Google Cloud thinks it has the answer to optimizing your company’s use of Kubernetes, saving you money and improving efficiency.
The cloud computing service has published a report on how best to run clusters of the container system, in the hope of educating users on its full range of capabilities and how maximize efficiency without compromising the experience of the end user or the reliability of related applications.
Some of the findings of the report include the importance of setting appropriate resource requests, the struggle to balance cost and efficiency with some clusters, and how elite performers take advantage of cloud discounts.
State of Kubernetes
In what they claim is a “large-scale analysis of Kubernetes clusters”, authors Anthony Bushong, Developer Relations Engineer at Google, and Ameenah Burhan, Solutions Architect at Google, identified four “golden signals” for optimizing costs whilst maintaining workload reliability.
Anonymized data was taken from Google Kubernetes Engine (GKE) clusters and sorted according to their performance as compared to the signals.
It turns out that setting requests for your workloads is the most important thing to do, and the report found that many users aren’t doing this. The authors say this is a problem, as “Kubernetes reclaims resources when node-pressure occurs.” Even workloads that require a minimum level of reliability still need to have requests set.
If requests aren’t set, then BestEffort Quality of Service (QoS) class are assigned to your Pods instead. These are the most vulnerable to termination if resources are scarce on a given node, which can lead to inconsistent performance and reliability issues with your workloads. What’s more, when such issues occur, they can be difficult to debug.

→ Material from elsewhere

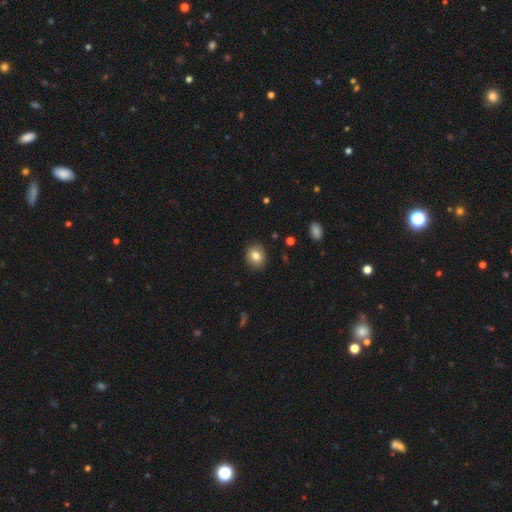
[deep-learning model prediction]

Thankfully, the GKE Workloads at Risk dashboard can locate workloads without set requests easily, as can a script using the kube-requests-checker. Once they have been set, you can then move onto workload rightsizing. As the authors explain:
“This golden signal is at the heart of the cost optimization journey; if requests more closely reflect reality, then the decisions Kubernetes makes using requests will be more effective.”
They conclude that, “No one team alone is responsible for Kubernetes cost optimization — rather, it’s a joint effort that spans developers, platform admins, and even billing and budget owners.”
“We also know that lessons from these findings are not one-time fixes. Rather, they are continuous practices that you should build into your team culture over time.”